Prologue
Dans la Région de Xhu, l'Impérion était l'ennemi. Secrètement mais sûrement, on proférait toute sorte d'injures à l'encontre des cités de l'Empereur. Les villages de pêcheurs leur reprochaient leur manque d'intérêt pour les petites communautés comme les leurs, et cette colère s'était de fil en aiguille muée en haine vicérale. Partout l'on décriait les habitudes des nobles, l'on vantait l'expérience et la débrouillardise des paysans. « Que ces moustachus en jupons aillent au Diable ! » disait-on, dans les campagnes.
Bien entendu, l'Impérion et ses cités avaient eu vent de ce mouvement de révolte envers leur autorité. Comment ces simples d'esprits pouvaient-ils refuser leur condition ? Et, ils aimaient le rappeler à ces marauds : « Sans la protection impériale, vous n'auriez ni terres, ni droits, vous seriez des renégats ». Mais les Xhuites continuaient de menacer leurs souverains. Au palais, on parlait de révolution, d'une forte émancipation de la population ; les commandants écrivirent même dans leurs rapports que le peuple voulait l'anarchie.
Alors, l'Empereur ordonna l'arrêt immédiat de cette révolte. Des commandos secrets issus de l'élite même furent envoyés aux villages de pêcheurs. Les spadassins incendièrent des maisons, empoisonnèrent les ruisseaux, tuèrent tous ceux qui s'opposaient à eux. Dans toutes les Régions alentours, les commérages allaient bon train. « Punis pour l'exemple » déclara l'Empereur. Il voulait à tout prix asseoir son pouvoir sur les terres qu'il contrôlait. Ainsi, la révolution prit fin aussi vite qu'elle avait commencé, et plus personne n'osa contredire le pouvoir de l'Impérion.
Du moins, c'est ce que l'Empereur voulut faire croire. Mais la Région de Xhu, à jamais marquée par la sanglante reprise des villages rebelles, ne s'était pas encore délaissée de ses idées révolutionnaires. Cependant, personne ne voulait revivre le discret massacre subi par ces quelques hameaux, et l'on choisit de se taire. Mais au village de Huishan, non loin de la Route du Printemps, subsistait un couple dont la rage contre l'Impérion ne cessait de croître. Malgré les terribles avertissements de l'Empereur, ils continuaient de cracher sur le blason impérial, dénonçant les cruelles méthodes de gouverneurs corrompus. Evidemment, cela ne plut guère aux intéressés, qui assignèrent à un petit groupe de l'élite de mettre fin aux diffamations de ces deux paysans.
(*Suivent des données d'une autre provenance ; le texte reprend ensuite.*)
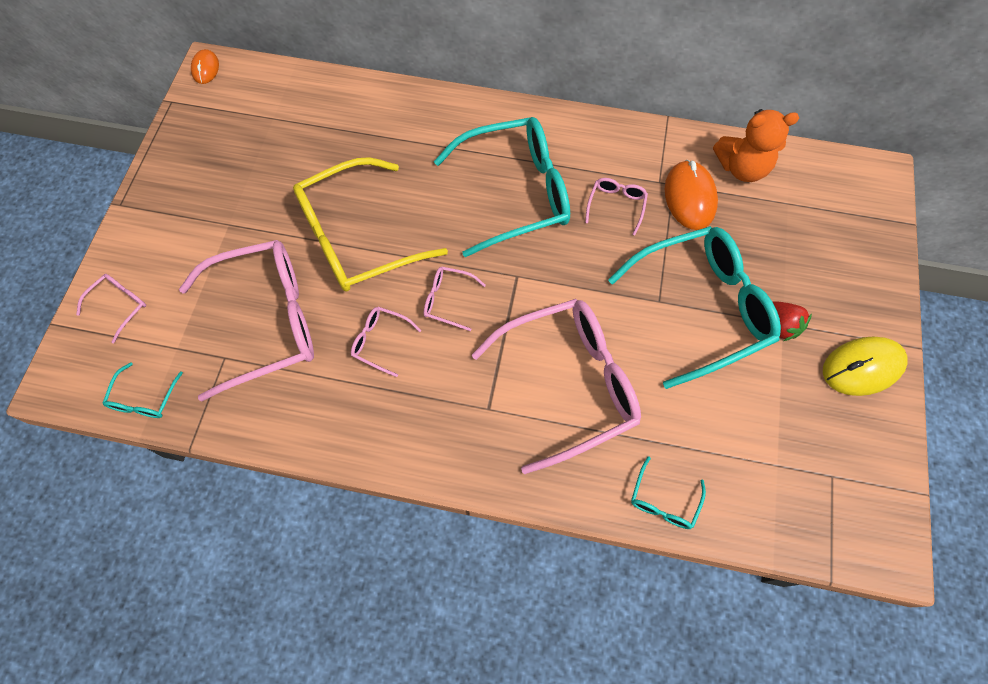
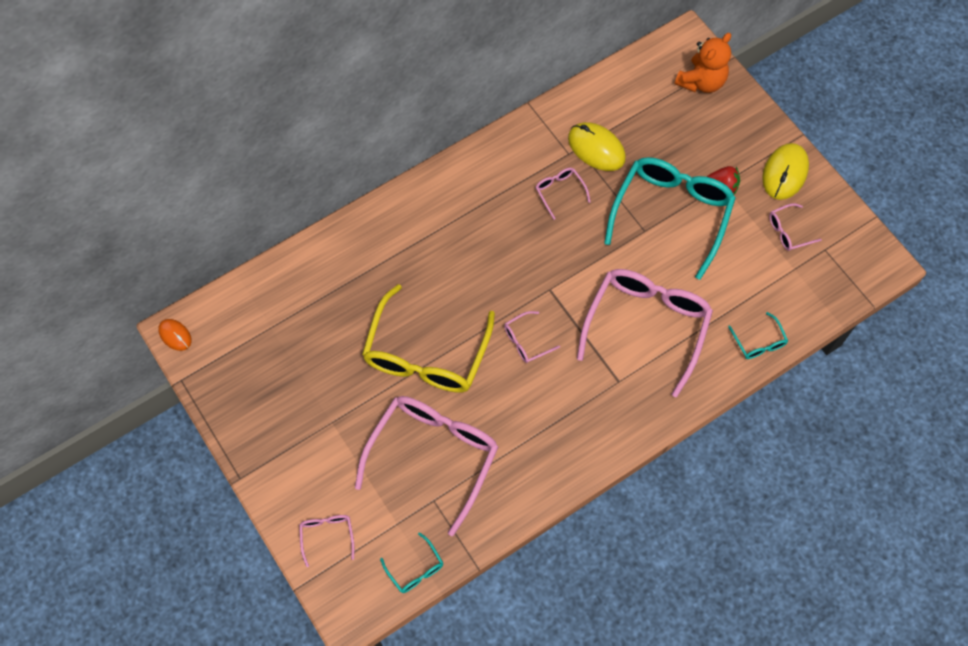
camera: 45 degrees left, 0 degrees up
(380, 341) = (515, 402): pink glasses -> pink glasses (788, 231)
(516, 193) = (491, 237): turquoise glasses -> none
(689, 197) = (596, 148): orange mouse -> yellow mouse
(742, 168) = (607, 102): orange teddy bear -> orange teddy bear (701, 82)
La nuit de leur mort fut terrible pour l'épouse, qui mit au monde un enfant. La petite fille était si faible, si frêle, elle ne pouvait se résoudre à l'abandonner. Son mari, quant à lui, ne voyait que peu d'intérêt de la garder, car ils ne pourraient jamais lui offrir une vie convenable. Mais la femme, peinée de ne pouvoir sauver son enfant, s'enfuit de leur maison et confia le fruit de son corps à la rivière qui bordait le village. Le panier dans lequel le nouveau-né était déposé fut alors emporté par le courant, et la mère rebelle, égorgée sur la berge.
Personne ne sut jamais si, miraculeusement, l'enfant fut bel et bien sauvé par la rivière, ou s'il périt noyé par les ondes glacées. Néanmoins, l'Impérion ne fut plus jamais blâmé publiquement par quiconque. Dans son palais, l'Empereur jouissait de sa merveilleuse condition.